Parmi toutes les interrogations que soulève l’extermination des juifs, une question me tracasse depuis longtemps. C’est la question du discernement.
Notre idéal républicain issu de la philosophie des Lumières fixe l’horizon de la sortie de la barbarie par l’éducation, l’instruction et la culture.
Dès lors comment le peuple allemand, le plus cultivé et instruit de la planète en 1939 a-t-il pu commettre un tel crime ? Comment a-t-il pu perdre le « sens moral » minimum ?
3 faits illustrent mon interrogation :
– 80% des médecins allemands avaient la carte du parti nazi et étaient militants convaincus
– Les tests de QI effectués par le psychologue et capitaine Gustave Gilbert aux dignitaires nazis lors du procès de Nuremberg démontrent pour la plupart un haut niveau d’intelligence.
– Michel Fourniret le tueur en série, l’Ogre des Ardennes, en prison à perpétuité, parle 5 langues et écoute France Culture du matin au soir
Il faut s’y résoudre, le haut niveau d’éducation et l’intelligence ne donnent pas le « sens moral ». Ils ne sont pas un garant de l’humanité.
Alors est-il pertinent cet Idéal des lumières et ses injonctions à l’éducation, l’instruction, la culture comme lutte contre la barbarie la dictature, la guerre, le Mal ?
Mais Hanna Arendt nous prévient : le mal est banal
Le Mal est inhérent à la Condition humaine. Une minorité désigne des gens qui sont différents comme une menace et les fait exterminer. C’est parce qu’un certain nombre d’allemands étaient prêts à commettre ces atrocités que ce massacre a eu lieu. Le tribunal militaire de Nuremberg inculpera au final 36 000 nazis. C’est peu.
Qu’est-ce que le « Sens moral » ?
On situe généralement la plus ancienne naissance de l’Ethique justement dans la Torah, les fameux 10 commandements et notamment le « tu ne tueras pas ».
Pour nous juifs, le meurtre de masse est inconcevable.

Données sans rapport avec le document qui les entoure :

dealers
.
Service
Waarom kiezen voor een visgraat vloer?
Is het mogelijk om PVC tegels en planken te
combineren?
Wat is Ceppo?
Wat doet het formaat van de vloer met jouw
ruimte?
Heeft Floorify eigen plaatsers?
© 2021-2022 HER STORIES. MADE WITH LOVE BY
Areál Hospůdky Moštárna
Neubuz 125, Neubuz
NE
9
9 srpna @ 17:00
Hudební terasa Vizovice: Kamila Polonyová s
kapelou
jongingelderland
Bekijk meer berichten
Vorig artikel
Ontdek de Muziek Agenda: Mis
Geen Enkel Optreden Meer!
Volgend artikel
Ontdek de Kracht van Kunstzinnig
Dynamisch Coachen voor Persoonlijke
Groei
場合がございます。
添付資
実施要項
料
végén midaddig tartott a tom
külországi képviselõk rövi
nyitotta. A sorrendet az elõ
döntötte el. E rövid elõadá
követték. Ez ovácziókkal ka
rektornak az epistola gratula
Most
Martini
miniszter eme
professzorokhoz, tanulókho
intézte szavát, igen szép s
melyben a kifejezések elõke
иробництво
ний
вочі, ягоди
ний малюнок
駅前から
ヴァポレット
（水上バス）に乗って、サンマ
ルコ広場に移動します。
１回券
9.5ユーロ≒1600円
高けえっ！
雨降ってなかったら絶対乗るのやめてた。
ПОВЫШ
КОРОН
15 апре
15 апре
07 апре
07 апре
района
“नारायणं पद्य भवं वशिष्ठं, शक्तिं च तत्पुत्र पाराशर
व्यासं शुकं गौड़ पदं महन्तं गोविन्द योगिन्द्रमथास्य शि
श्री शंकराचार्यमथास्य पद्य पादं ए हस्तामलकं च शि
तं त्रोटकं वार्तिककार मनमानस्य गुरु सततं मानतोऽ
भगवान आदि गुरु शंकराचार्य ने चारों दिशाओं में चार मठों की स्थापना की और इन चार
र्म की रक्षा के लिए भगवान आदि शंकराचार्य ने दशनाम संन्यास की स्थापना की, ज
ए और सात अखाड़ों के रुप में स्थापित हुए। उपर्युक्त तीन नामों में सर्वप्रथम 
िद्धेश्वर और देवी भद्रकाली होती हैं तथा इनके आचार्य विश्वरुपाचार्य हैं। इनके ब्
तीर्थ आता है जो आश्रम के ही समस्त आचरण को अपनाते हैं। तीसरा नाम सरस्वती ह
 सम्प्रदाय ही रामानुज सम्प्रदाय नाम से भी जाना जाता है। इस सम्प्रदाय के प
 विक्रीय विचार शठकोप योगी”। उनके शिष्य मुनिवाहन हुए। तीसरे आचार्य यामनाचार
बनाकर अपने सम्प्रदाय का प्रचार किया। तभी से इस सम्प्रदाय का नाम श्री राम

Comment les nazis ont-ils planifié et industrialisé à la conférence de Wannsee en janvier 1942 le projet d’extermination des 11 millions de juifs d’Europe? La conférence de Wannsee c’était 15 personnes pendant 2 heures pour la « solution finale » (die Endlösung der Judenfrage). 15 personnes pendant 2 heures…
Certes le judaïsme promeut aussi l’instruction, l’Etude, le progrès. Dans le Talmud, Hillel nous dit « L’homme inculte ne craint pas le pêché, l’ignorant ne peut être tout à fait pieux ». C’est une injonction à la connaissance. Mais Hillel ajoute « Là où il n’y a pas d’homme, efforce-toi d’en être un »
C’est le sens que Georges Orwell donne à la Common Decency la décence ordinaire, le sens inné de l’entraide et de l’éthique propre aux classes populaires et Albert Camus disait que son père ne lui avait transmis qu’un message essentiel : « Un homme ça s’empêche »
Les nazis ne se sont pas empêchés. La Shoah est le désastre le plus inimaginable de la pensée humaine.
Les nazis appelaient le chemin vers la chambre à gaz de Treblinka Himmel Strasse la rue du ciel.
Je ne sais pas ce que c’est d’être juif, à part être solidaire de tous les autres juifs. Nous sommes condamnés à une solidarité totale et perpétuelle. Et Nous demandons Pardon d’avoir survécu à Auschwitz… Ce qui unit les juifs c’est d’avoir eu un malheur commun et que cela ne se reproduise jamais plus pour l’Humanité.
Mais nous ne sommes pas naïfs, nous savons qu’il n’y a pas de vaccin contre l’antisémitisme, et il y a encore un pays dans le monde qui déclare vouloir la destruction d’Israël.
Face à la catastrophe gardons en tête la résilience juive et comme le dit Rabbi Na’hman de Breslau
Si la vie vous donne cent raisons de pleurer,
donnez-lui mille raisons de rire
Et ces deux vers d’Apollinaire, que le GRF Haïm Korsia aime citer : Jamais les crépuscules ne vaincront les aurores
Étonnons-nous des soirs mais vivons les matins
Théoriquement mon discours s’arrête là. Mais après la commémoration de la tragédie de la Shoah, la communauté juive va fêter ce soir Tou Bishevat. Cette succession dans le calendrier illustre la résilience juive. Passer des ténèbres à la lumière. Tou Bishvat est une fête écologique, le nouvel an des arbres, l’annonce du retour de la nature et du printemps après les rigueurs de l’hiver. L’arbre est le symbole de l’Homme, qui doit renaitre pour pérenniser la vie.